*Extracted records*:
---
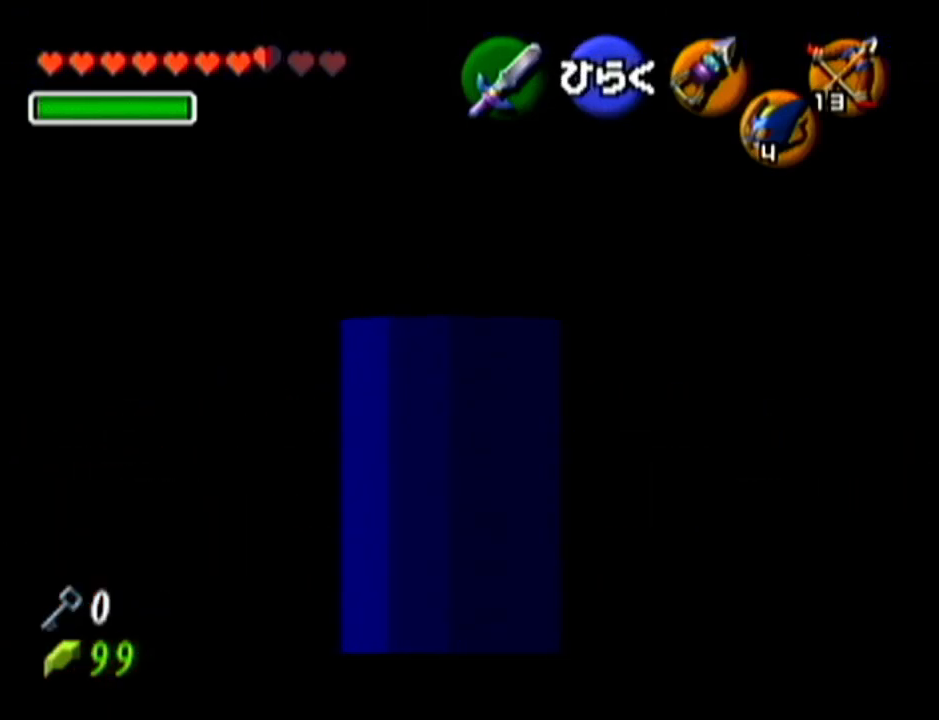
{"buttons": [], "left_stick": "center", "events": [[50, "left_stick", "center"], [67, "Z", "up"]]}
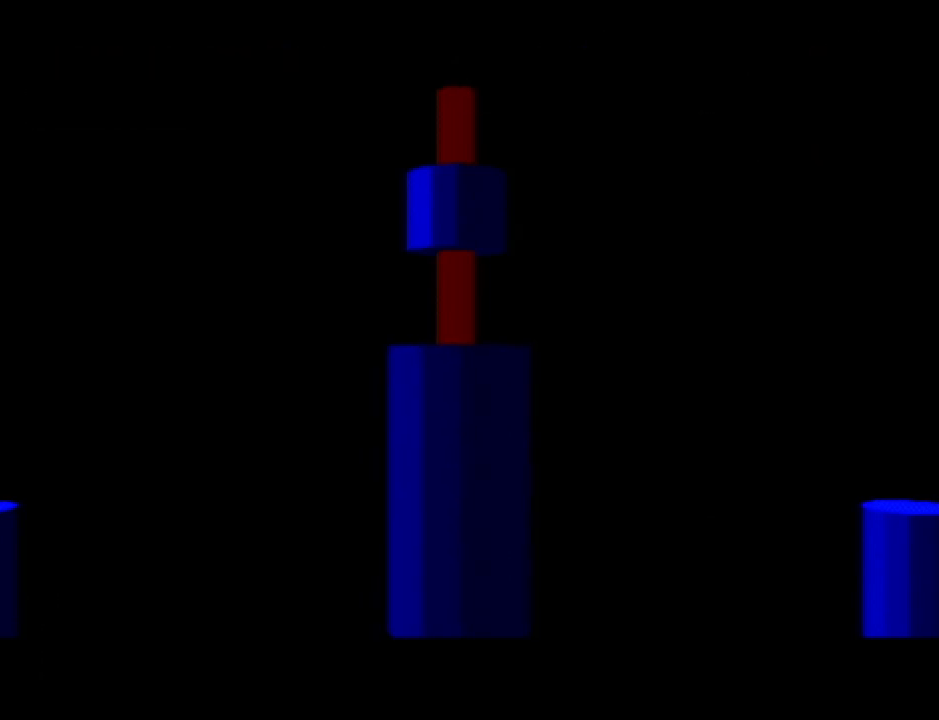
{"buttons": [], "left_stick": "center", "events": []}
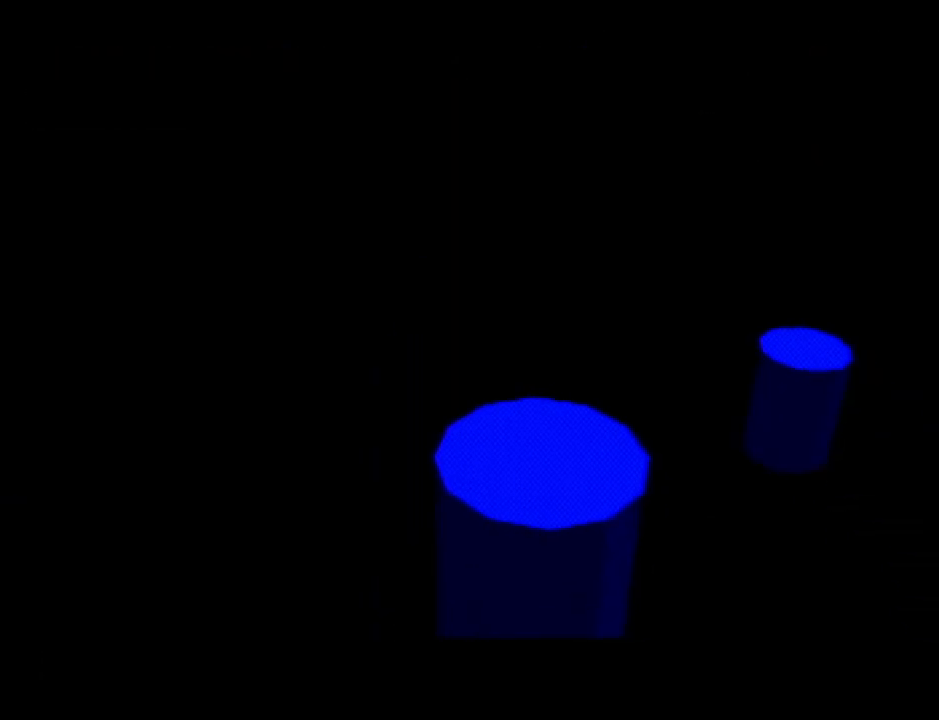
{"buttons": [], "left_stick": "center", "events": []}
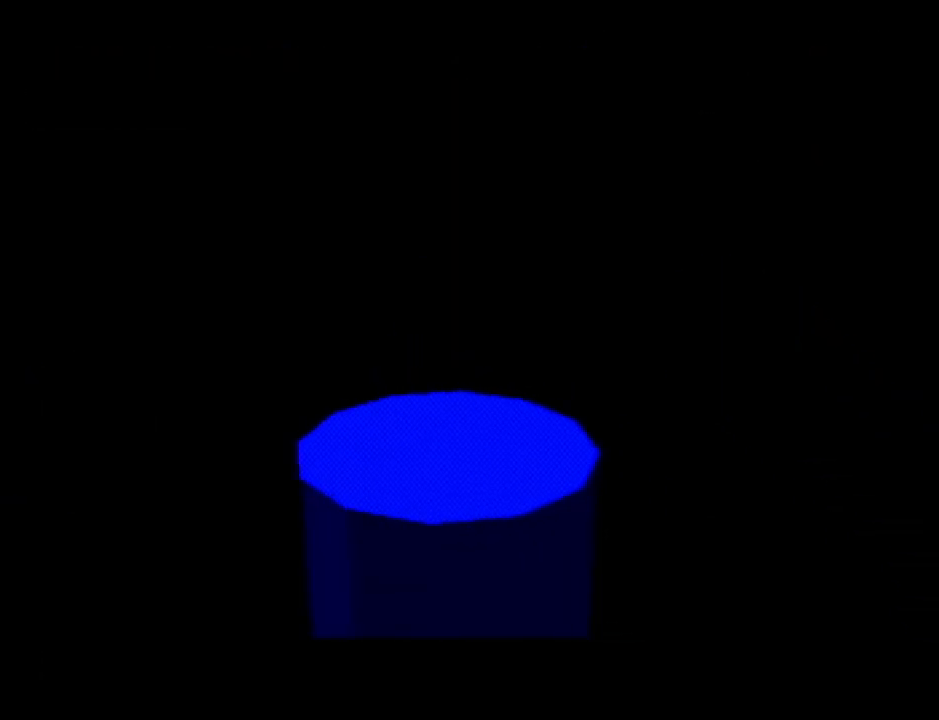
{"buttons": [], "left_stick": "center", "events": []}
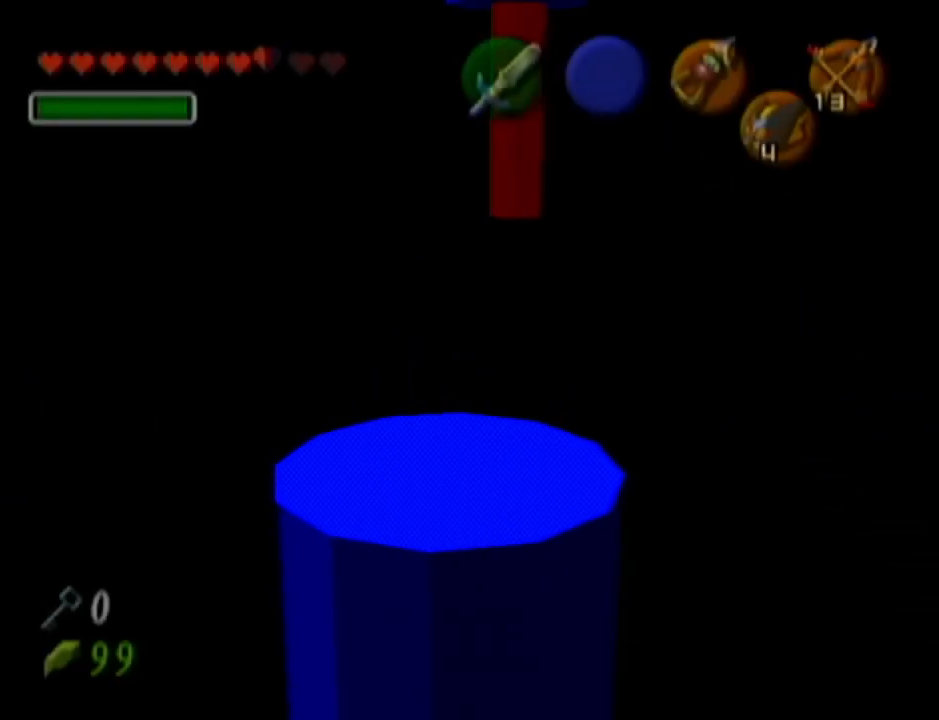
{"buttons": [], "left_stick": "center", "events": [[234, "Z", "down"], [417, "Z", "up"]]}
---
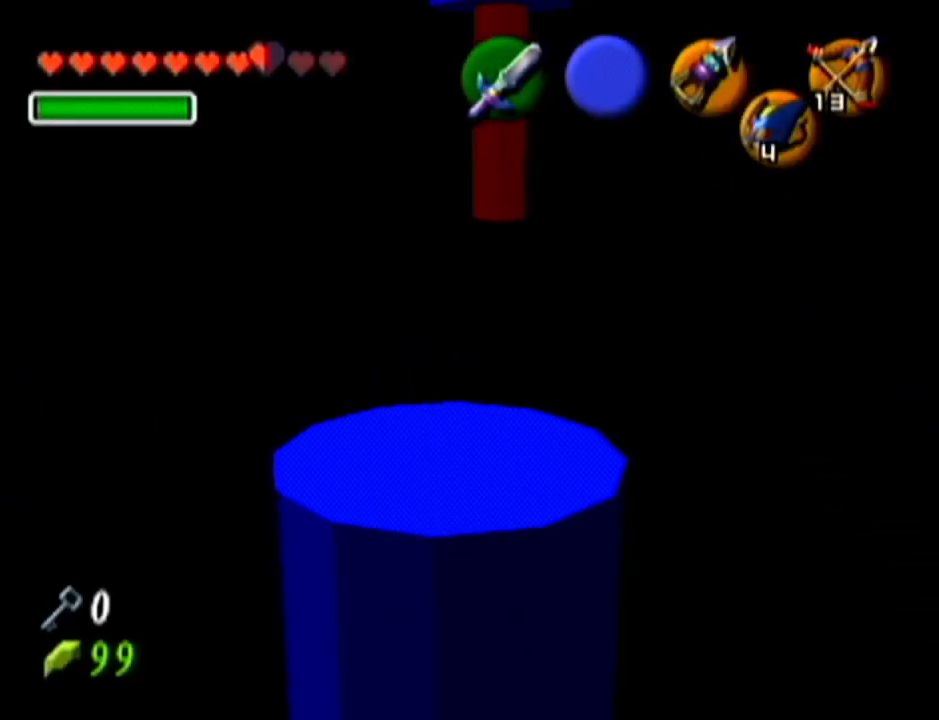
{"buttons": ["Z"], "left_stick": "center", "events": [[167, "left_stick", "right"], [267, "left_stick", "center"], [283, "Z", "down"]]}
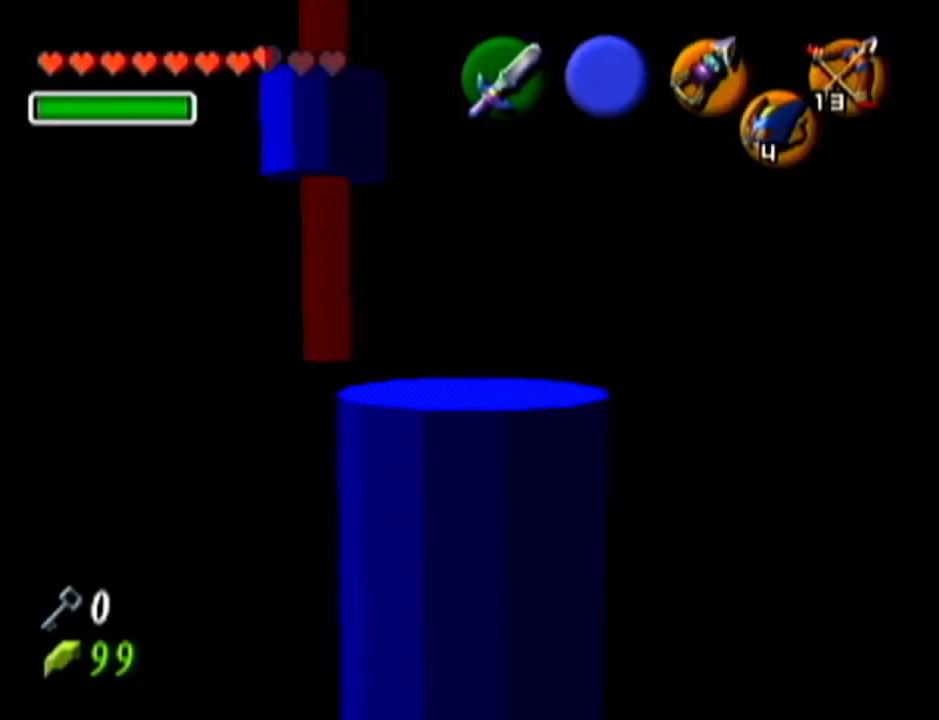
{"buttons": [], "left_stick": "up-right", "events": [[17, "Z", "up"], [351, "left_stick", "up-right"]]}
---
*What to work on*: The response consists of the lines above that contain "down".

*Answer to this exercise*:
{"buttons": [], "left_stick": "center", "events": [[234, "Z", "down"], [417, "Z", "up"]]}
{"buttons": ["Z"], "left_stick": "center", "events": [[167, "left_stick", "right"], [267, "left_stick", "center"], [283, "Z", "down"]]}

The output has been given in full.